Last month the UCRC approved moving forward with executing agreements with program participants, which are still being finalized.
Although a goal of the program was to get participation across all water sectors — agricultural, municipal, and industrial — all of the projects proposed in Colorado involve Western Slope agriculture. None of the state’s Front Range water providers — which collectively take about 500,000 acre-feet per year of the Colorado River’s headwaters across the Continental Divide to thirsty cities and farms — are participating.
Paying water users to irrigate less has long been controversial on the Western Slope, with fears that these temporary and voluntary programs could lead to a permanent “buy and dry” situation that would negatively impact rural farming and ranching communities.
Of the four upper basin states, Colorado has the largest number of projects (29) but the least amount of saved water (3,532 acre-feet). This is an indication that most of Colorado’s participants are proposing small projects. UCRC Executive Director Chuck Cullom said if the program is undertaken again, officials may consider a minimum size requirement because doing very small projects may not be worth it.
“From a practical standpoint of the cost of monitoring and administering a verification program for that (small number of) acres may not pencil out relative to the amount of water conserved,” he said.
Of the 29 Colorado projects, most involve reducing water use for forage crops, according to information provided by UCRC. Eight involve fallowing grass hay as part of a cow-calf operation, saving 1,163 acre-feet of water; seven plan to fallow alfalfa and save 1,029 acre-feet; and eight propose switching to less-thirsty crops, saving 791 acre-feet.
The UCRC received 88 proposals across the four states, 72 of which met the qualifying criteria. Utah has 20 projects that meet preliminary criteria; Wyoming has 22, and New Mexico has one. The UCRC’s opening offer was $150 per acre-foot of saved water, but the average compensation will probably end up being higher — $434 per acre-foot, according to information provided by UCRC.
Grand Valley Water Users Association not participating
Although some water users in the Grand Valley Water Users Association (GVWUA) participated in the original system conservation pilot program, which ran from 2015 to 2018 and conserved 47,000 acre-feet of water at a cost of about $8.6 million, they won’t be taking part this time around.

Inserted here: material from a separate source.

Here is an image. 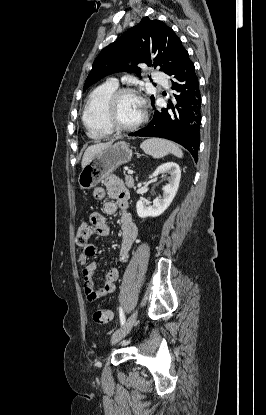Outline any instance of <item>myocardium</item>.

GVWUA, whose Highline Canal delivers water to roughly 24,000 acres of farmland on the north side of the valley between Grand Junction and Mack, withdrew its application from the process after manager Tina Bergonzini said she couldn’t come to an agreement on the price with the UCRC. GVWUA had rejected the concept of paying farmers based on an amount of unused water, instead proposing to pay farmers for each acre of land they took out of production.
Individual farmers would have had to apply to the program through the association, which proposed to cap total member participation at 1,000 acres and 3,000 acre-feet of water.
GVWUA was asking for between $686 and $1,306 per each acre fallowed, depending on whether farmers reduced water use during the entire irrigation season or just part of it.
Bergonzini said the price represents what it would cost to administer the program in a way that provides equity and protection; at any lower price, the funding from system conservation would not be enough to cover the extra staff and engineering costs. Cullom said his organization was unlikely to approve those costs, so GVWUA withdrew its application.
“They were not wanting to pay per acre what we had requested,” Bergonzini said. “They had a line drawn in the sand and so did I.”
The Grand Valley Irrigation Company (GVIC), which serves about 40,000 acres of farmland between Palisade and Mack, has four projects proposed within its service area, covering a total of 120 acres and 285 acre-feet of water savings.
“It’s not a very big amount,” said GVIC Assistant Superintendent Charlie Guenther. “I did hear from a handful of ag people that they didn’t want to be part of this because it sounded very technical, and it was government involvement. That’s something that came up.”
Unlike GVWUA, individual water users within GVIC did not have to apply to the program through the irrigation company, and the company’s board did not take a stance on whether or not to support system conservation, according to him.
There is just one conservation project proposed in the boundaries of the Uncompahgre Valley Water Users Association (UVWUA), the largest irrigation district in Western Colorado, at more than 83,000 acres of farmland in Delta and Montrose counties. The project would enroll about 33 acres in the program and would result in about 46 acre-feet of water savings.
UVWUA manager Steve Pope said the system conservation program didn’t get much interest from his water users because of the timing. Bergonzini agreed.
“They didn’t want to do a last-minute thing,” he said. “By the time this thing was rolled out, these guys had already made their decisions, and they were already committed for the next season.”
Cullom has acknowledged that there were shortcomings with the program’s rollout. The UCRC unveiled details of the program in December, with an original application deadline of Feb. 1, which was later pushed to March 1 for this summer’s irrigation season.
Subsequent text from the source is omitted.